I really hope you can keep both these people in your life, if she can come to grips with the fact that that is what you are offering. If that’s not what she wants, it’s up to her to accept that and move on.

I’m sorry you are in the situation now of thinking you had been clear and finding you’ve been misunderstood. Good luck!

ETA: And in any situation where I am forced to make a choice between 2 people, my bias is against the one forcing the choice

kupo
kupo
2 years ago

@KatieKitten420
Sounds like she thought she would be okay with it but she’s not. She might just not handle poly relationships well. She might not have known that going into it, but either way sounds like this isn’t likely to work out. She needs to figure out what she needs in a relationship. You haven’t done anything wrong.

Depending on how strongly she feels about this, it might be salvageable, but that’s going to be on her and it’s something she needs to want. It can’t hurt to talk to her and try to determine whether that’s something she wants.

Dreamer
Dreamer
2 years ago

Sorry – back to the original post – seriously?! I remember in high school people saying you could tell a “non-virgin” by the way she walked. Note the SHE, not HE. I never understood.

The Real Cie
2 years ago

I’m pretty sure this was written by one of those big headed aliens from The Menagerie (Star Trek TOS) who has never seen a human woman before.

Horrorfan510
Horrorfan510
2 years ago

Some other signs of a non-virgin woman:

. They can’t cross running water under their own power
. They are adverse to garlic and crosses
. They can’t enter a house without being invited in first
. If they see a pile of grain, they are compelled to count each piece
. They can walk in daylight, but don’t have all their non-virgin powers

Fluffy Spider
Fluffy Spider
2 years ago

I had no clue my sleep deprived eyes had anything to do with my lack of virginity.
Or that my majestically waving boobs meant anything (before they hit me in the face while working out)
Lol
It’s almost cute the lack of actual science with these reddit posts

Axecalibur: Middle Name Danger
Axecalibur: Middle Name Danger
2 years ago

@KK
Nthing the majority here, she’s… girl bye. If you’re intent on tryna salvage things, keep in mind that you can’t. Not up to you at this point, that’s her job. Freakouts happen, recently dealt with one in my poly relationship. But we worked it out like grown ass adults after giving each other time to reevaluate. At minimum, you really should give her the space she needs to figure her shit out. Forcing a fix asap never works, I say, again, from recent experience…

feministguy
feministguy
2 years ago

Virginity doesnt equal failure

Anyone who believes this is a fool

Rabid Rabbit
Rabid Rabbit
2 years ago

@Dreamer

I knew a girl in high school who walked as if she were pregnant. She openly admitted that she walked as if she were pregnant. She had no explanation for why. And I know for a fact she was a virgin at the time, because a few months later she spent a great deal of time whining about how impatient she was to finally have sex.

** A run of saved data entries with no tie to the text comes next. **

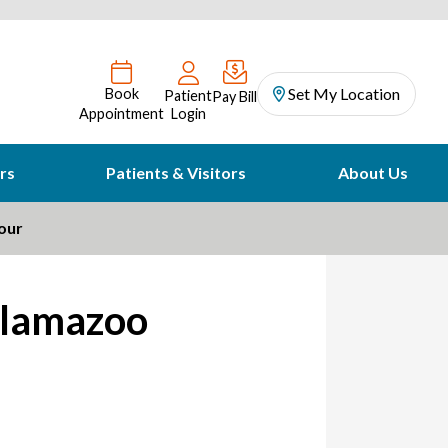
Set My Location
Book
Patient
Pay Bill
Appointment
Login
rs
Patients & Visitors
About Us
our
alamazoo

I mean, she was pregnant by the end of 12th grade. But no one knew unless they were told.

Around the same time, Britney Spears was insisting that she was still a virgin. I knew a few people whose opinion on the matter was “Well, if she says so, but I’ve never seen a virgin able to move her hips like that before.”

Rabid Rabbit
Rabid Rabbit
2 years ago

@Feministguy

Hate to tell you, but you’re still boring.